69.41.085  <<  69.41.095 >>   69.41.100

RCW 69.41.095

Opioid overdose medication.

(1)(a) A practitioner may prescribe, dispense, distribute, and deliver an opioid overdose medication: (i) Directly to a person at risk of experiencing an opioid-related overdose; or (ii) by collaborative drug therapy agreement, standing order, or protocol to a first responder, family member, or other person or entity in a position to assist a person at risk of experiencing an opioid-related overdose. Any such prescription or protocol order is issued for a legitimate medical purpose in the usual course of professional practice.
(b) At the time of prescribing, dispensing, distributing, or delivering the opioid overdose medication, the practitioner shall inform the recipient that as soon as possible after administration of the opioid overdose medication, the person at risk of experiencing an opioid-related overdose should be transported to a hospital or a first responder should be summoned.
(2) A pharmacist may dispense an opioid overdose medication pursuant to a prescription issued in accordance with this section and may administer an opioid overdose medication to a person at risk of experiencing an opioid-related overdose.
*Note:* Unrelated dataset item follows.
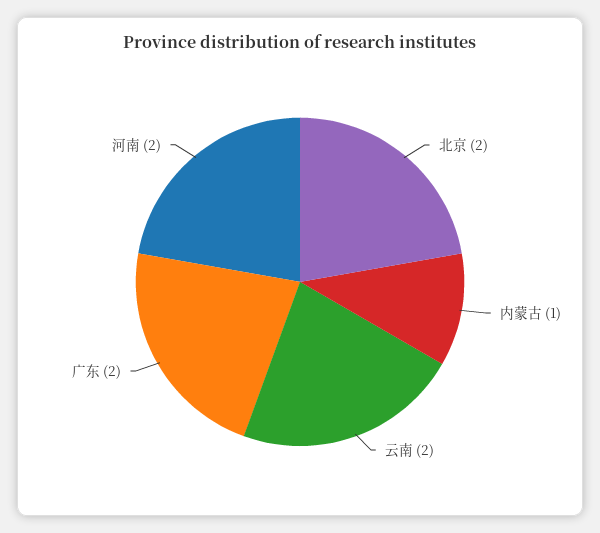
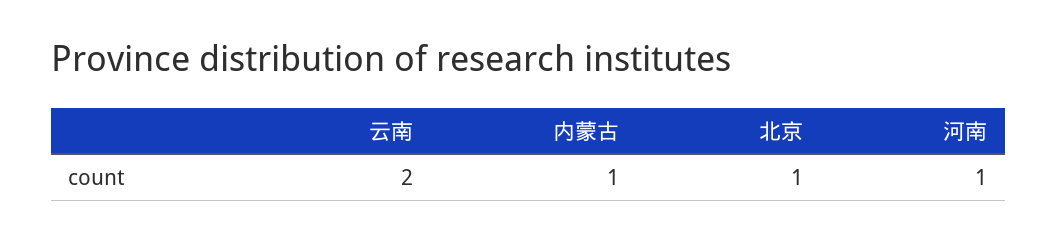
北京: 2 -> 1
广东: 2 -> none
河南: 2 -> 1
At the time of dispensing an opioid overdose medication, a pharmacist shall provide written instructions on the proper response to an opioid-related overdose, including instructions for seeking immediate medical attention. The instructions to seek immediate medication attention must be conspicuously displayed.
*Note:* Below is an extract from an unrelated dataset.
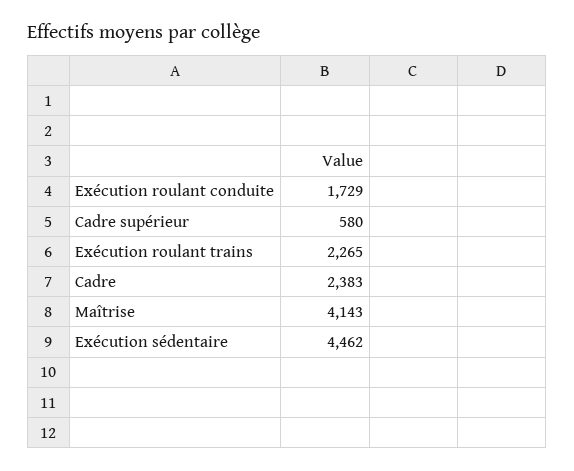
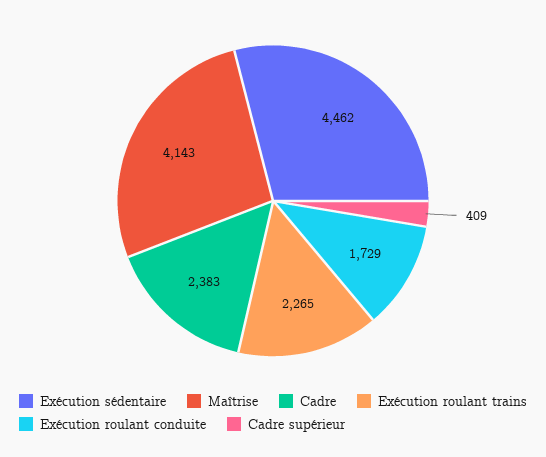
Cadre supérieur: 580 -> 409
(3) Any person or entity may lawfully possess, store, deliver, distribute, or administer an opioid overdose medication pursuant to a prescription or order issued by a practitioner in accordance with this section.
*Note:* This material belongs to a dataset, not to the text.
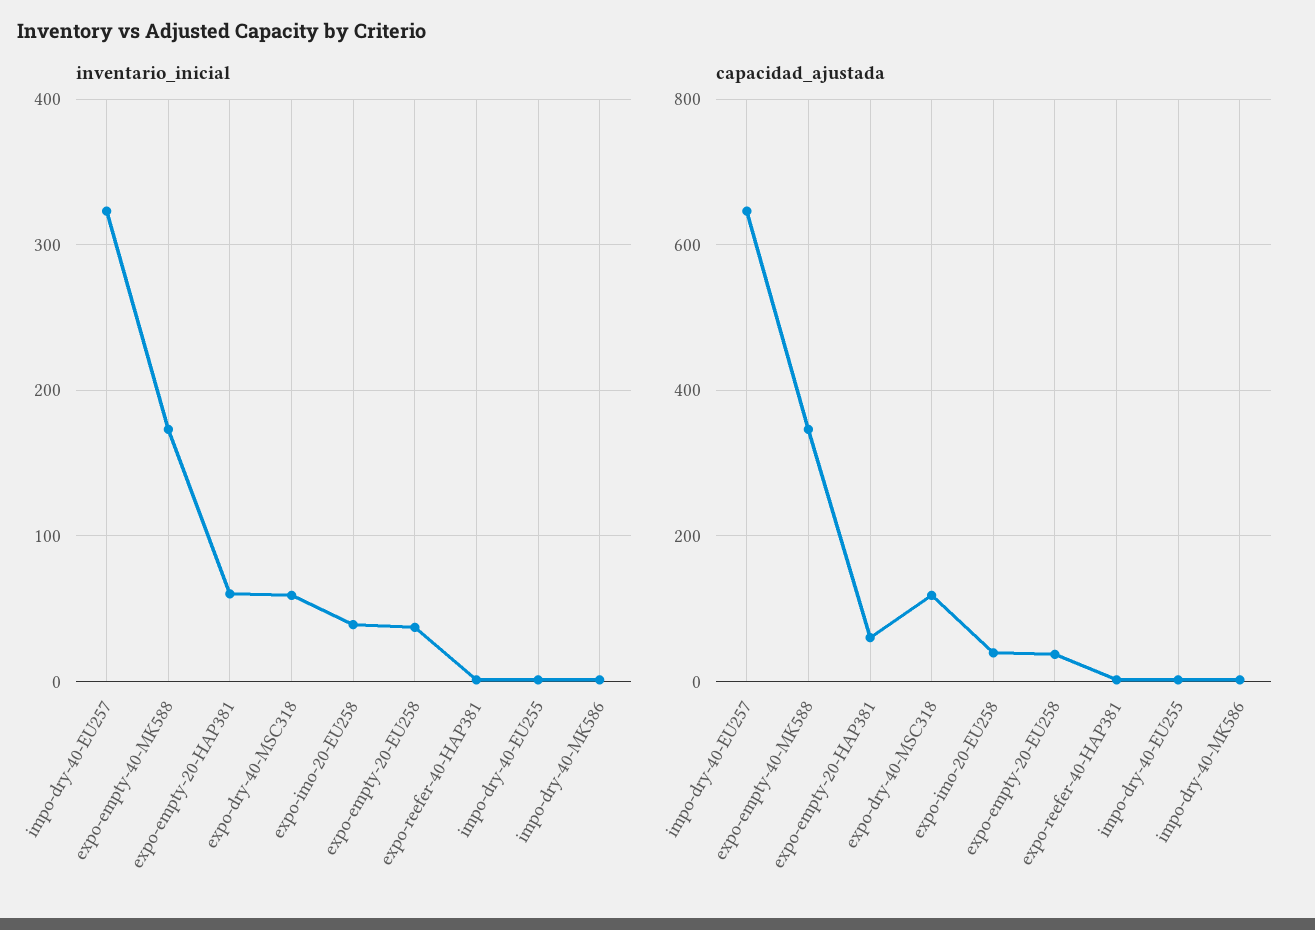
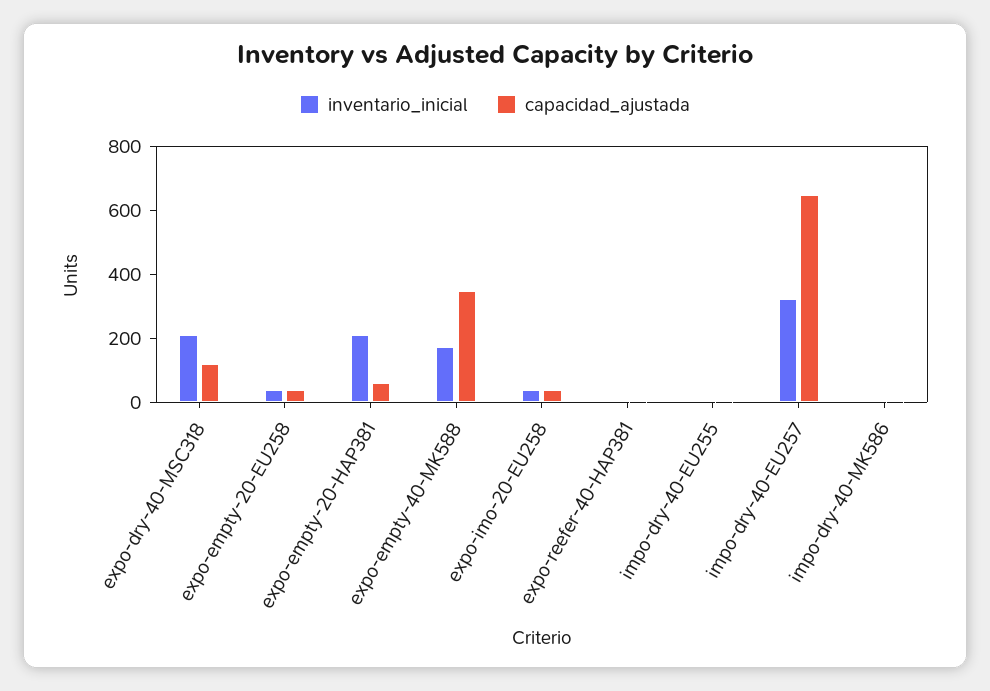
inventario_inicial, expo-empty-20-HAP381: 60 -> 200
inventario_inicial, expo-dry-40-MSC318: 60 -> 200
(4) The following individuals, if acting in good faith and with reasonable care, are not subject to criminal or civil liability or disciplinary action under chapter 18.130 RCW for any actions authorized by this section or the outcomes of any actions authorized by this section:
(a) A practitioner who prescribes, dispenses, distributes, or delivers an opioid overdose medication pursuant to subsection (1) of this section;
(b) A pharmacist who dispenses an opioid overdose medication pursuant to subsection (2) of this section;
(c) A person who possesses, stores, distributes, or administers an opioid overdose medication pursuant to subsection (3) of this section.
(5) For purposes of this section, the following terms have the following meanings unless the context clearly requires otherwise:
(a) "First responder" means: (i) A career or volunteer firefighter, law enforcement officer, paramedic as defined in RCW 18.71.200, or first responder or emergency medical technician as defined in RCW 18.73.030; and (ii) an entity that employs or supervises an individual listed in (a)(i) of this subsection, including a volunteer fire department.
(b) "Opioid overdose medication" means any drug used to reverse an opioid overdose that binds to opioid receptors and blocks or inhibits the effects of opioids acting on those receptors. It does not include intentional administration via the intravenous route.
(c) "Opioid-related overdose" means a condition including, but not limited to, extreme physical illness, decreased level of consciousness, respiratory depression, coma, or death that: (i) Results from the consumption or use of an opioid or another substance with which an opioid was combined; or (ii) a lay person would reasonably believe to be an opioid-related overdose requiring medical assistance.
(d) "Practitioner" means a health care practitioner who is authorized under RCW 69.41.030 to prescribe legend drugs.
(e) "Standing order" or "protocol" means written or electronically recorded instructions, prepared by a prescriber, for distribution and administration of a drug by designated and trained staff or volunteers of an organization or entity, as well as other actions and interventions to be used upon the occurrence of clearly defined clinical events in order to improve patients' timely access to treatment.
NOTES:
Intent2015 c 205: "(1) The legislature intends to reduce the number of lives lost to drug overdoses by encouraging the prescription, dispensing, and administration of opioid overdose medications.
(2) Overdoses of opioids, such as heroin and prescription painkillers, cause brain injury and death by slowing and eventually stopping a person's breathing. Since 2012, drug poisoning deaths in the United States have risen six percent, and deaths involving heroin have increased a staggering thirty-nine percent. In Washington state, the annual number of deaths involving heroin or prescription opiates increased from two hundred fifty-eight in 1995 to six hundred fifty-one in 2013. Over this period, a total of nine thousand four hundred thirty-nine people died from opioid-related drug overdoses. Opioid-related drug overdoses are a statewide phenomenon.
(3) When administered to a person experiencing an opioid-related drug overdose, an opioid overdose medication can save the person's life by restoring respiration. Increased access to opioid overdose medications reduced the time between when a victim is discovered and when he or she receives lifesaving assistance. Between 1996 and 2010, lay people across the country reversed over ten thousand overdoses.
(4) The legislature intends to increase access to opioid overdose medications by permitting health care practitioners to administer, prescribe, and dispense, directly or by collaborative drug therapy agreement or standing order, opioid overdose medication to any person who may be present at an overdose - law enforcement, emergency medical technicians, family members, or service providers - and to permit those individuals to possess and administer opioid overdose medications prescribed by an authorized health care provider." [ 2015 c 205 § 1.]